Now Is The Time To Buy Cheap, Not To Buy Everything

In 2019, the bull market thinking of fixed income investors argued for a more disciplined approach to risk and return. The markets today are facing very different circumstances, but are suffering from the same lack of risk management. This is in part due to a broad-based misinterpretation that the Federal Reserve will bail out corporate credit[1], and in part due to the explosion of day trading by risk-seeking individuals with nothing better to do in quarantine.[2] Furthermore, we still have a global pandemic on our hands, with a virus that appears difficult to understand and that no one seems to be able to agree how to address. And much has been made of the science therein and what we do and don’t know about COVID-19. But with this uncertain backdrop, two things are clear to us: If you listen to the science, you wouldn’t buy the market now…and you wouldn’t sell it either.

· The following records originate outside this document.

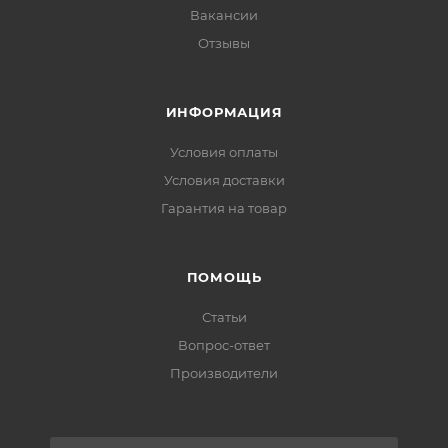
Вакансии
Отзывы
ИНФОРМАЦИЯ
Условия оплаты
Условия доставки
Гарантия на товар
ПОМОЩЬ
Статьи
Вопрос-ответ
Производители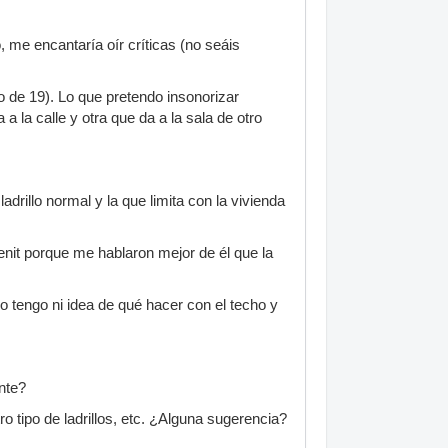
 me encantaría oír críticas (no seáis
llo de 19). Lo que pretendo insonorizar
 a la calle y otra que da a la sala de otro
drillo normal y la que limita con la vivienda
lenit porque me hablaron mejor de él que la
No tengo ni idea de qué hacer con el techo y
nte?
ro tipo de ladrillos, etc. ¿Alguna sugerencia?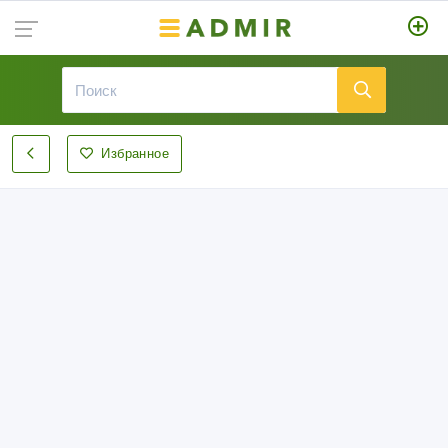
Избранное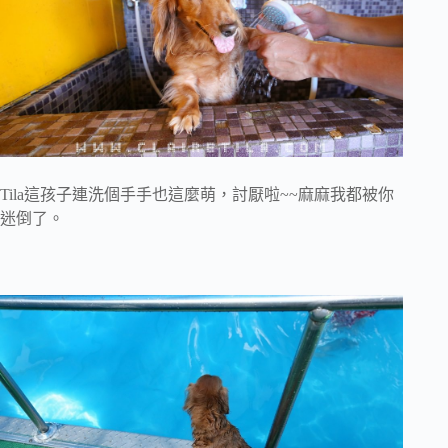
Tila這孩子連洗個手手也這麼萌，討厭啦~~麻麻我都被你
迷倒了。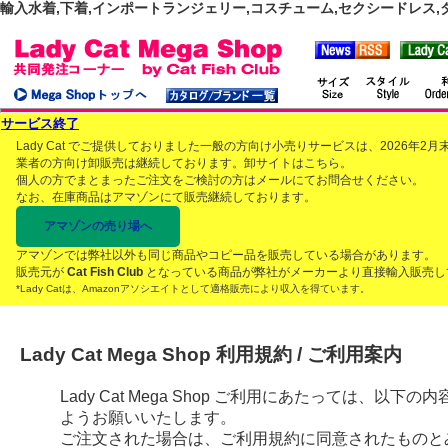
輸入水着,下着,インポートランジェリー,コスチューム,セクシードレス,ダンス
サービス終了
Lady Cat でご提供しておりました一般の方向け小売りサービスは、2026年
業者の方向け卸販売は継続しております。卸サイトは
こちら
。
個人の方でまとまったご注文をご検討の方はメールにてお問合せください。
なお、在庫商品はアマゾンにて販売継続しております。
アマゾンの売り場へ
アマゾンでは弊社以外も同じ商品やコピー品を販売している場合があります。
販売元が
Cat Fish Club
となっている商品が弊社がメーカーより直接輸入販売し
*Lady Catは、Amazonアソシエイトとして適格販売により収入を得ています。
Lady Cat Mega Shop 利用規約 / ご利用案内
Lady Cat Mega Shop ご利用にあたっては、
ようお願いいたします。
ご注文された場合は、ご利用規約に同意されたものと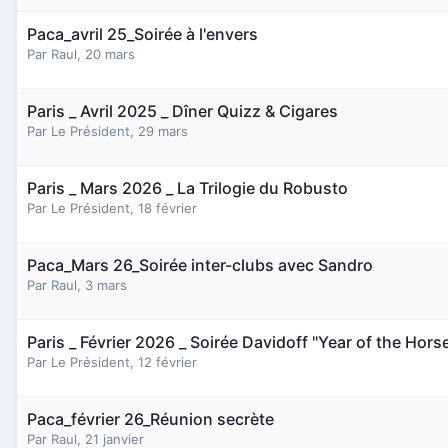
Paca_avril 25_Soirée à l'envers
Par
Raul
,
20 mars
Paris _ Avril 2025 _ Dîner Quizz & Cigares
Par
Le Président
,
29 mars
Paris _ Mars 2026 _ La Trilogie du Robusto
Par
Le Président
,
18 février
Paca_Mars 26_Soirée inter-clubs avec Sandro
Par
Raul
,
3 mars
Paris _ Février 2026 _ Soirée Davidoff "Year of the Hors
Par
Le Président
,
12 février
Paca_février 26_Réunion secrète
Par
Raul
,
21 janvier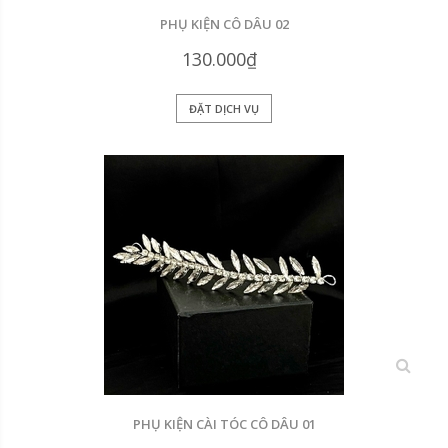
PHỤ KIỆN CÔ DÂU 02
130.000₫
ĐẶT DỊCH VỤ
xem
PHỤ KIỆN CÀI TÓC CÔ DÂU 01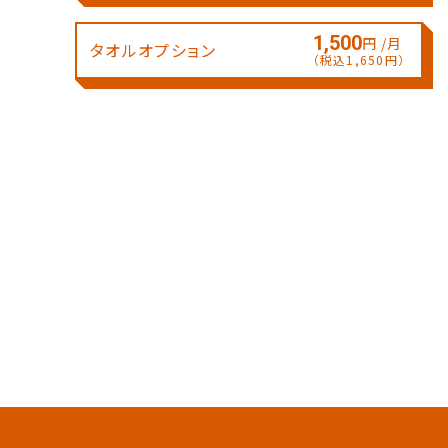
1,500
円 /月
タオルオプション
（税込1,650円）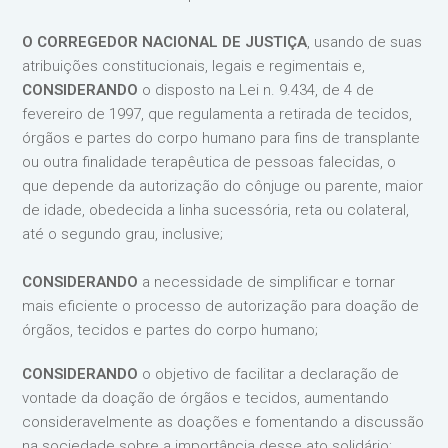
O CORREGEDOR NACIONAL DE JUSTIÇA
, usando de suas
atribuições constitucionais, legais e regimentais e,
CONSIDERANDO
o disposto na Lei n. 9.434, de 4 de
fevereiro de 1997, que regulamenta a retirada de tecidos,
órgãos e partes do corpo humano para fins de transplante
ou outra finalidade terapêutica de pessoas falecidas, o
que depende da autorização do cônjuge ou parente, maior
de idade, obedecida a linha sucessória, reta ou colateral,
até o segundo grau, inclusive;
CONSIDERANDO
a necessidade de simplificar e tornar
mais eficiente o processo de autorização para doação de
órgãos, tecidos e partes do corpo humano;
CONSIDERANDO
o objetivo de facilitar a declaração de
vontade da doação de órgãos e tecidos, aumentando
consideravelmente as doações e fomentando a discussão
na sociedade sobre a importância desse ato solidário;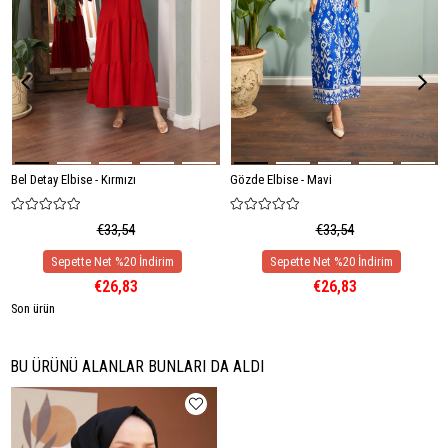
Bel Detay Elbise - Kırmızı
Gözde Elbise - Mavi
€33,54
€33,54
€26,83
€26,83
Son ürün
BU ÜRÜNÜ ALANLAR BUNLARI DA ALDI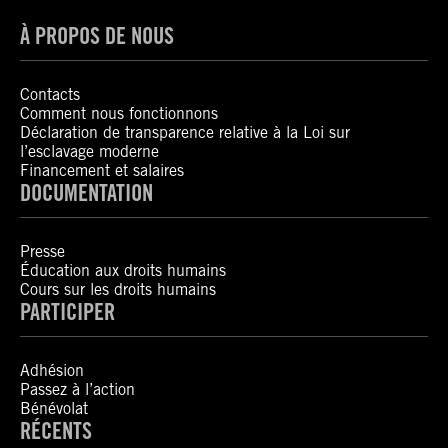
À PROPOS DE NOUS
Contacts
Comment nous fonctionnons
Déclaration de transparence relative à la Loi sur
l’esclavage moderne
Financement et salaires
DOCUMENTATION
Presse
Éducation aux droits humains
Cours sur les droits humains
PARTICIPER
Adhésion
Passez à l’action
Bénévolat
RÉCENTS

Our point here is not to litigate the correctness of one set of policies or another. The reality is that reasonable people can disagree, and contradictory conclusions can often be drawn from the same set of facts. In the financial markets, we can see that the one underlying theme here is a decided lack of risk management experience. After all, if an investor ever set out to avoid all risks, she could never expect to generate anything more than a risk-free rate of return except for by good or bad luck as a result of failing to identify a hidden risk in her portfolio. Meanwhile, if that same investor chose to take a risk because it could not be proven that it would definitely turn out badly, then every risk would seem worth taking. As we have said many times before, just because a risk doesn’t manifest itself doesn’t mean it doesn’t exist. Neither of these approaches would result in a reasonable balance of risk and reward in an investment portfolio.

The hard truth is that investing is inherently uncertain, and the most successful investors over the long-term are those who take calculated risks. In an era where portfolios are evaluated based on short-term performance, identifying such investors becomes a more difficult task than it should be. But, just as with good public policy, a good investment strategy is one that weighs many oft-contradictory factors and aims not to minimize risk or maximize return but to optimize risk/reward. This is not a portfolio that should be expected to always “outperform” broad-market benchmarks, nor is it a portfolio that should be expected to avoid having any risk manifest itself. But by aiming to take those risks that may come with asymmetrically positive returns and to avoid returns that may come with asymmetrically negative risks, one may be able to construct a portfolio that is better positioned to capitalize on uncertainty.